## The problem
Transcribe the entries below exactly as they appear.

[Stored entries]
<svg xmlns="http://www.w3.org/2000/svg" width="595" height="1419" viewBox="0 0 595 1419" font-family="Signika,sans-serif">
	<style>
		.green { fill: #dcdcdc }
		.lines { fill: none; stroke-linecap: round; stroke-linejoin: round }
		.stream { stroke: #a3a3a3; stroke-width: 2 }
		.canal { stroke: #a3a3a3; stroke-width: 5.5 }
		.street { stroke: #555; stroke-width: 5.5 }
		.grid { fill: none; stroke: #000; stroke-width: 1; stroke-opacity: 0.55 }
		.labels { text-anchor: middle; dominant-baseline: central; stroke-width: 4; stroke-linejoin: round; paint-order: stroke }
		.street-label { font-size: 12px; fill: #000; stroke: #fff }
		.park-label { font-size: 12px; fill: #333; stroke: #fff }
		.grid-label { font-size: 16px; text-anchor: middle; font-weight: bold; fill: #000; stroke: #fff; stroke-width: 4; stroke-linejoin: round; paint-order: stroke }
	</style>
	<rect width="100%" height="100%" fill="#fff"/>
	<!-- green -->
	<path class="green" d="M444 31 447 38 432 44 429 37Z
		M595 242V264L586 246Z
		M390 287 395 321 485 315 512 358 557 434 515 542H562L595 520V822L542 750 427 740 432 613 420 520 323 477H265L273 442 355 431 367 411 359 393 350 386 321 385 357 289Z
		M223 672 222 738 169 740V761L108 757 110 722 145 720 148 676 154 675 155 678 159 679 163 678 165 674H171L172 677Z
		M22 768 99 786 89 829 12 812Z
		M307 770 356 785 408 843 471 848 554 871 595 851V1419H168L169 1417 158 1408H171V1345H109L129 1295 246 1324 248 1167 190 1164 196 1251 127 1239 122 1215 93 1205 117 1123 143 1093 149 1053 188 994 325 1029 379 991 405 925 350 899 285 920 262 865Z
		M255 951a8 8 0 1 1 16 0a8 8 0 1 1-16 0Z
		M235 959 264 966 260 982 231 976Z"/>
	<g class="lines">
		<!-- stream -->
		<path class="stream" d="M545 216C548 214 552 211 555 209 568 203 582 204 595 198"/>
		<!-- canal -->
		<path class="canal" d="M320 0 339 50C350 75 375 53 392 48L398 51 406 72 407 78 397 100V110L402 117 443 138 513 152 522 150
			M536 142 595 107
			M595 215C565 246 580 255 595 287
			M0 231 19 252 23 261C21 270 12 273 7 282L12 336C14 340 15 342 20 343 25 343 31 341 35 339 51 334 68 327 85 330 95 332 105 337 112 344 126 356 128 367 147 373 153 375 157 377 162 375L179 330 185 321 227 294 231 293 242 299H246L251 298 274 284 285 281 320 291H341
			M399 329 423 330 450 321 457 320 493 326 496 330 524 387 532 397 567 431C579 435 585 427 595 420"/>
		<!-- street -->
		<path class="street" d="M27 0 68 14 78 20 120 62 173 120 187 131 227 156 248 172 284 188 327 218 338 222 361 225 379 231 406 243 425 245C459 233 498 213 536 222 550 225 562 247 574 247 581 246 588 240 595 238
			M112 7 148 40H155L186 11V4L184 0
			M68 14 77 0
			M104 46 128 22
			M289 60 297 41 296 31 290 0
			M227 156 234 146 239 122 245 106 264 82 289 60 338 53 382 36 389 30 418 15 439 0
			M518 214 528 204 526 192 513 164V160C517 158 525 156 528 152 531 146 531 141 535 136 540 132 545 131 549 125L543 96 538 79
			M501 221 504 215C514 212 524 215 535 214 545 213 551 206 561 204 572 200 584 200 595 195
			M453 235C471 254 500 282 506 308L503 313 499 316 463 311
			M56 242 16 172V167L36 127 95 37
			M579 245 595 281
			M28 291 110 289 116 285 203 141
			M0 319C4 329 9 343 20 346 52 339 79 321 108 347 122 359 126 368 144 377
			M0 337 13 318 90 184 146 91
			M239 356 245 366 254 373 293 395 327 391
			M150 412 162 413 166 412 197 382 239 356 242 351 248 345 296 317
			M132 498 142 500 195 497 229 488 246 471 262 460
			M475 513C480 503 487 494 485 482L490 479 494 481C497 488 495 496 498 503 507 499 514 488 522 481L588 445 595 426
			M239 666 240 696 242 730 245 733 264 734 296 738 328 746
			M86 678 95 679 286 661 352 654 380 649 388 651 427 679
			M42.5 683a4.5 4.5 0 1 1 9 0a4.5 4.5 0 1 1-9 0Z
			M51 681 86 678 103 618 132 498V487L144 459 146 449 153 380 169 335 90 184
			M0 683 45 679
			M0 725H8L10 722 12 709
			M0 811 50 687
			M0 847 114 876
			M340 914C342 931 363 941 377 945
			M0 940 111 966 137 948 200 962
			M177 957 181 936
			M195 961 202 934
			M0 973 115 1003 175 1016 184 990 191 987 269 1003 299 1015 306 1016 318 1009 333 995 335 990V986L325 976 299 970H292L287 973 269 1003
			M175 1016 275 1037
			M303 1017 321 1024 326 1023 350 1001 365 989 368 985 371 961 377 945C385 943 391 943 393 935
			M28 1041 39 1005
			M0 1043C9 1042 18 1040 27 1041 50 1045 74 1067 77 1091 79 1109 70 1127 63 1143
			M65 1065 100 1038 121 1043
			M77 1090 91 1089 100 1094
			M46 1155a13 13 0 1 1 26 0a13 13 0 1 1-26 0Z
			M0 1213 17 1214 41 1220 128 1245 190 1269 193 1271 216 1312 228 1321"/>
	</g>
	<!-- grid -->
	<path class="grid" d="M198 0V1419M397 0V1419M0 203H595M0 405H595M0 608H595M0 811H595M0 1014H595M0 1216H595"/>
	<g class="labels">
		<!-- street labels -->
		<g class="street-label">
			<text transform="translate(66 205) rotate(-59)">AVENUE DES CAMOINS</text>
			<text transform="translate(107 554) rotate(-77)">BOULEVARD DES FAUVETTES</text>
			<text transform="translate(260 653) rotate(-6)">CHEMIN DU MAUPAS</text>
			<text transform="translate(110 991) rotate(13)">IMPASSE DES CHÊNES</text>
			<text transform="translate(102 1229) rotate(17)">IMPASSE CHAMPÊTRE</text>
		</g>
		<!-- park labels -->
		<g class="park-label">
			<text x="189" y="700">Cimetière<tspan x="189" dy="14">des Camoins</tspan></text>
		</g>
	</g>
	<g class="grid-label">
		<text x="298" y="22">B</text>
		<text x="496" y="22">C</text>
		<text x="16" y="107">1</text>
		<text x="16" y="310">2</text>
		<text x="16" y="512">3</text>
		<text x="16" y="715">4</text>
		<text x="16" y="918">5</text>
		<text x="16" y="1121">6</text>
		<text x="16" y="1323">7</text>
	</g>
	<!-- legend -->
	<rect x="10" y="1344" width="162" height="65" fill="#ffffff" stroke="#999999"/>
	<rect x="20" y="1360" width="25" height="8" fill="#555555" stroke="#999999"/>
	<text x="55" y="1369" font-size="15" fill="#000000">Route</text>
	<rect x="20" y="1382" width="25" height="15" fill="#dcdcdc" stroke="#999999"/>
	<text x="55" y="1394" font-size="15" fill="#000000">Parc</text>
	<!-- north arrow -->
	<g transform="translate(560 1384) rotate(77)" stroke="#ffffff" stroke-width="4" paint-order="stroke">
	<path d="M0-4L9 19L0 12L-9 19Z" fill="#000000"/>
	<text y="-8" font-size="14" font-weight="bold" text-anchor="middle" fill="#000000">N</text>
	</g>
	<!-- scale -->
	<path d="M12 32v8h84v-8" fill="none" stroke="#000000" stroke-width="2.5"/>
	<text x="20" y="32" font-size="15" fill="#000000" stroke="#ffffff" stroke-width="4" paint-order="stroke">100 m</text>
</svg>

## Written solution
<svg xmlns="http://www.w3.org/2000/svg" width="595" height="1419" viewBox="0 0 595 1419" font-family="Signika,sans-serif">
	<style>
		.green { fill: #dcdcdc }
		.lines { fill: none; stroke-linecap: round; stroke-linejoin: round }
		.stream { stroke: #a3a3a3; stroke-width: 2 }
		.canal { stroke: #a3a3a3; stroke-width: 5.5 }
		.street { stroke: #555; stroke-width: 5.5 }
		.grid { fill: none; stroke: #000; stroke-width: 1; stroke-opacity: 0.55 }
		.labels { text-anchor: middle; dominant-baseline: central; stroke-width: 4; stroke-linejoin: round; paint-order: stroke }
		.street-label { font-size: 12px; fill: #000; stroke: #fff }
		.park-label { font-size: 12px; fill: #333; stroke: #fff }
		.grid-label { font-size: 16px; text-anchor: middle; font-weight: bold; fill: #000; stroke: #fff; stroke-width: 4; stroke-linejoin: round; paint-order: stroke }
	</style>
	<rect width="100%" height="100%" fill="#fff"/>
	<!-- green -->
	<path class="green" d="M444 31 447 38 432 44 429 37Z
		M595 242V264L586 246Z
		M390 287 395 321 485 315 512 358 557 434 515 542H562L595 520V822L542 750 427 740 432 613 420 520 323 477H265L273 442 355 431 367 411 359 393 350 386 321 385 357 289Z
		M223 672 222 738 169 740V761L108 757 110 722 145 720 148 676 154 675 155 678 159 679 163 678 165 674H171L172 677Z
		M22 768 99 786 89 829 12 812Z
		M307 770 356 785 408 843 471 848 554 871 595 851V1419H168L169 1417 158 1408H171V1345H109L129 1295 246 1324 248 1167 190 1164 196 1251 127 1239 122 1215 93 1205 117 1123 143 1093 149 1053 188 994 325 1029 379 991 405 925 350 899 285 920 262 865Z
		M255 951a8 8 0 1 1 16 0a8 8 0 1 1-16 0Z
		M235 959 264 966 260 982 231 976Z"/>
	<g class="lines">
		<!-- stream -->
		<path class="stream" d="M545 216C548 214 552 211 555 209 568 203 582 204 595 198"/>
		<!-- canal -->
		<path class="canal" d="M320 0 339 50C350 75 375 53 392 48L398 51 406 72 407 78 397 100V110L402 117 443 138 513 152 522 150
			M536 142 595 107
			M595 215C565 246 580 255 595 287
			M0 231 19 252 23 261C21 270 12 273 7 282L12 336C14 340 15 342 20 343 25 343 31 341 35 339 51 334 68 327 85 330 95 332 105 337 112 344 126 356 128 367 147 373 153 375 157 377 162 375L179 330 185 321 227 294 231 293 242 299H246L251 298 274 284 285 281 320 291H341
			M399 329 423 330 450 321 457 320 493 326 496 330 524 387 532 397 567 431C579 435 585 427 595 420"/>
		<!-- street -->
		<path class="street" d="M27 0 68 14 78 20 120 62 173 120 187 131 227 156 248 172 284 188 327 218 338 222 361 225 379 231 406 243 425 245C459 233 498 213 536 222 550 225 562 247 574 247 581 246 588 240 595 238
			M112 7 148 40H155L186 11V4L184 0
			M68 14 77 0
			M104 46 128 22
			M289 60 297 41 296 31 290 0
			M227 156 234 146 239 122 245 106 264 82 289 60 338 53 382 36 389 30 418 15 439 0
			M518 214 528 204 526 192 513 164V160C517 158 525 156 528 152 531 146 531 141 535 136 540 132 545 131 549 125L543 96 538 79
			M501 221 504 215C514 212 524 215 535 214 545 213 551 206 561 204 572 200 584 200 595 195
			M453 235C471 254 500 282 506 308L503 313 499 316 463 311
			M56 242 16 172V167L36 127 95 37
			M579 245 595 281
			M28 291 110 289 116 285 203 141
			M0 319C4 329 9 343 20 346 52 339 79 321 108 347 122 359 126 368 144 377
			M0 337 13 318 90 184 146 91
			M239 356 245 366 254 373 293 395 327 391
			M150 412 162 413 166 412 197 382 239 356 242 351 248 345 296 317
			M132 498 142 500 195 497 229 488 246 471 262 460
			M475 513C480 503 487 494 485 482L490 479 494 481C497 488 495 496 498 503 507 499 514 488 522 481L588 445 595 426
			M239 666 240 696 242 730 245 733 264 734 296 738 328 746
			M86 678 95 679 286 661 352 654 380 649 388 651 427 679
			M42.5 683a4.5 4.5 0 1 1 9 0a4.5 4.5 0 1 1-9 0Z
			M51 681 86 678 103 618 132 498V487L144 459 146 449 153 380 169 335 90 184
			M0 683 45 679
			M0 725H8L10 722 12 709
			M0 811 50 687
			M0 847 114 876
			M340 914C342 931 363 941 377 945
			M0 940 111 966 137 948 200 962
			M177 957 181 936
			M195 961 202 934
			M0 973 115 1003 175 1016 184 990 191 987 269 1003 299 1015 306 1016 318 1009 333 995 335 990V986L325 976 299 970H292L287 973 269 1003
			M175 1016 275 1037
			M303 1017 321 1024 326 1023 350 1001 365 989 368 985 371 961 377 945C385 943 391 943 393 935
			M28 1041 39 1005
			M0 1043C9 1042 18 1040 27 1041 50 1045 74 1067 77 1091 79 1109 70 1127 63 1143
			M65 1065 100 1038 121 1043
			M77 1090 91 1089 100 1094
			M46 1155a13 13 0 1 1 26 0a13 13 0 1 1-26 0Z
			M0 1213 17 1214 41 1220 128 1245 190 1269 193 1271 216 1312 228 1321"/>
	</g>
	<!-- grid -->
	<path class="grid" d="M198 0V1419M397 0V1419M0 203H595M0 405H595M0 608H595M0 811H595M0 1014H595M0 1216H595"/>
	<g class="labels">
		<!-- street labels -->
		<g class="street-label">
			<text transform="translate(66 205) rotate(-59)">AVENUE DES CAMOINS</text>
			<text transform="translate(107 554) rotate(-77)">BOULEVARD DES FAUVETTES</text>
			<text transform="translate(260 653) rotate(-6)">CHEMIN DU MAUPAS</text>
			<text transform="translate(110 991) rotate(13)">IMPASSE DES CHÊNES</text>
			<text transform="translate(102 1229) rotate(17)">IMPASSE CHAMPÊTRE</text>
		</g>
		<!-- park labels -->
		<g class="park-label">
			<text x="189" y="700">Cimetière<tspan x="189" dy="14">des Camoins</tspan></text>
		</g>
	</g>
	<g class="grid-label">
		<text x="298" y="22">B</text>
		<text x="496" y="22">C</text>
		<text x="16" y="107">1</text>
		<text x="16" y="310">2</text>
		<text x="16" y="512">3</text>
		<text x="16" y="715">4</text>
		<text x="16" y="918">5</text>
		<text x="16" y="1121">6</text>
		<text x="16" y="1323">7</text>
	</g>
	<!-- legend -->
	<rect x="10" y="1344" width="162" height="65" fill="#ffffff" stroke="#999999"/>
	<rect x="20" y="1360" width="25" height="8" fill="#555555" stroke="#999999"/>
	<text x="55" y="1369" font-size="15" fill="#000000">Route</text>
	<rect x="20" y="1382" width="25" height="15" fill="#dcdcdc" stroke="#999999"/>
	<text x="55" y="1394" font-size="15" fill="#000000">Parc</text>
	<!-- north arrow -->
	<g transform="translate(560 1384) rotate(77)" stroke="#ffffff" stroke-width="4" paint-order="stroke">
	<path d="M0-4L9 19L0 12L-9 19Z" fill="#000000"/>
	<text y="-8" font-size="14" font-weight="bold" text-anchor="middle" fill="#000000">N</text>
	</g>
	<!-- scale -->
	<path d="M12 32v8h84v-8" fill="none" stroke="#000000" stroke-width="2.5"/>
	<text x="20" y="32" font-size="15" fill="#000000" stroke="#ffffff" stroke-width="4" paint-order="stroke">100 m</text>
</svg>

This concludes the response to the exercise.